The Difference Between Scotch and Bourbon

Scotch and Bourbon are both members of a very popular, and widely consumed family: Whiskey – a dark brown drink with an aged taste that’s frequently enjoyed by people from Scotland to Japan, and of course the United States. Many popular brands like Johnnie Walker, Jack Daniels, and Maker’s Mark have become household names due to their popularity. The world of whiskey has a few rules, each set forth to distinguish between the various members of the family. The biggest rule: In order to qualify as “whiskey,” the drink must be distilled to a minimum of 40% and a maximum of 94.8% alcohol by volume (ABV). ABV determines whether we have a whiskey in our hand, but what determines if what we’re drinking is scotch or bourbon?

 

Bourbon

Made famous by makers like Wild Turkey and Jim Beam, this American take on whiskey has been around since the 18th century but didn’t gain widespread appeal until the late 19th century. Bourbon must have a grain mixture of at least 51% corn.
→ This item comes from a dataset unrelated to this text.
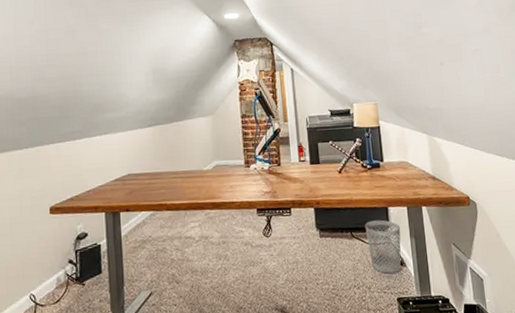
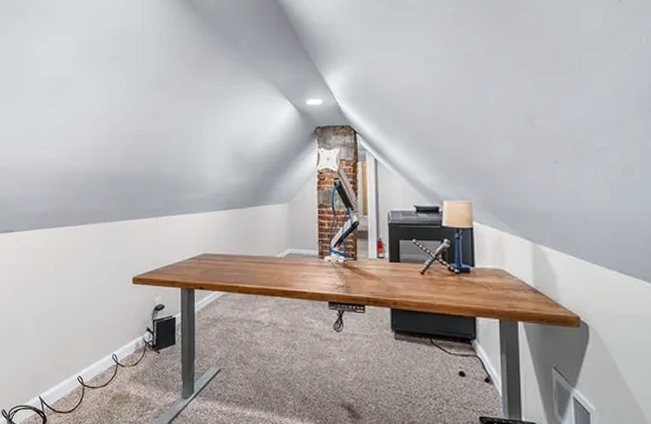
wastebasket: present [365,219,401,274] -> none [447,329,490,389]

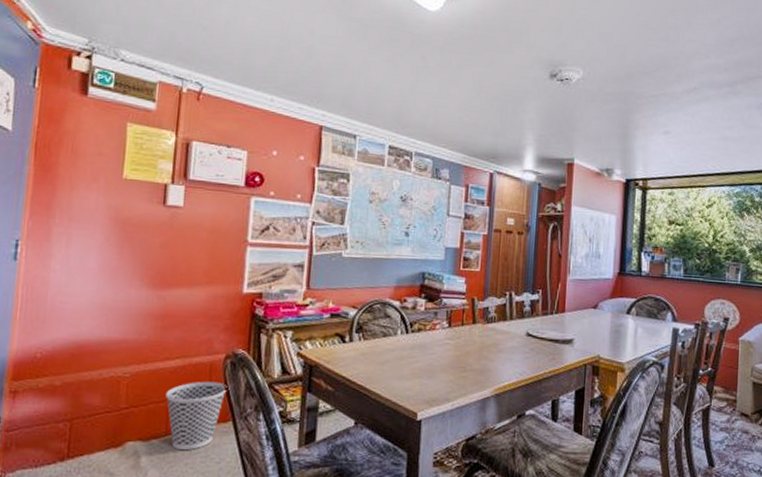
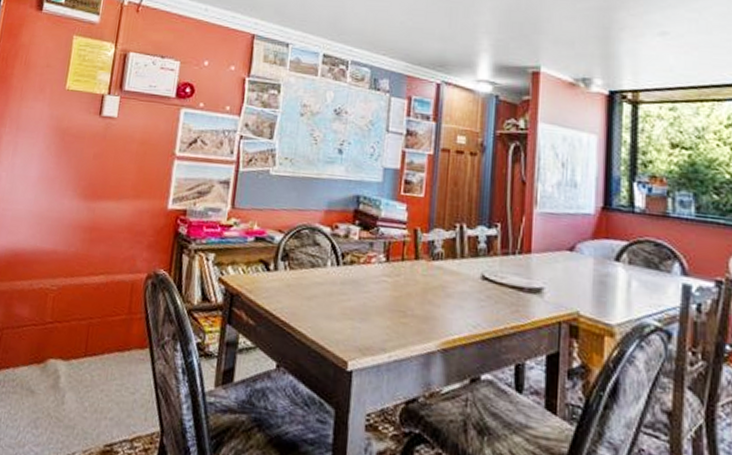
wastebasket: present [166,381,227,450] -> none [88,301,147,376]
While it can be made anywhere in the United States, the most popular brands are produced in Kentucky. You may have heard the phrase “straight bourbon” in drinking circles – this label is given to bourbon that is aged no less than two years. There is no minimum age for bourbon, and many are not classified as such for this reason. The charred, sweet taste synonymous with bourbon is a result of the oak barrel, which is charred before the aging process.

 

Scotch

One clue to scotch’s story lies in its name; the Scottish have been distilling the drink since the late 15th century. While bourbon requires corn, scotch instead must be made from malted barley, with other whole grains added for more color. The distillation process differs from bourbon in that most single blend scotch is double distilled, while bourbon is put into a column still, then distilled a second time in a copper pot. Scotch is aged for 3 years at minimum and may be exposed to remnants of other spirits since often they are aged in barrels used by other distilleries.

 

There are, no doubt, clear differences between the two famous spirits, but we’ve only scratched the surface. Each scotch and bourbon carry with it a distinct taste that may be unlike any other in their respective family. In this age of information, there is no reason you should have to drink anything less than your preference. Research and ask around to see what others enjoy and explore recommendations. The world of whiskey is vast, and you never know when you’re going to try your next favorite drink!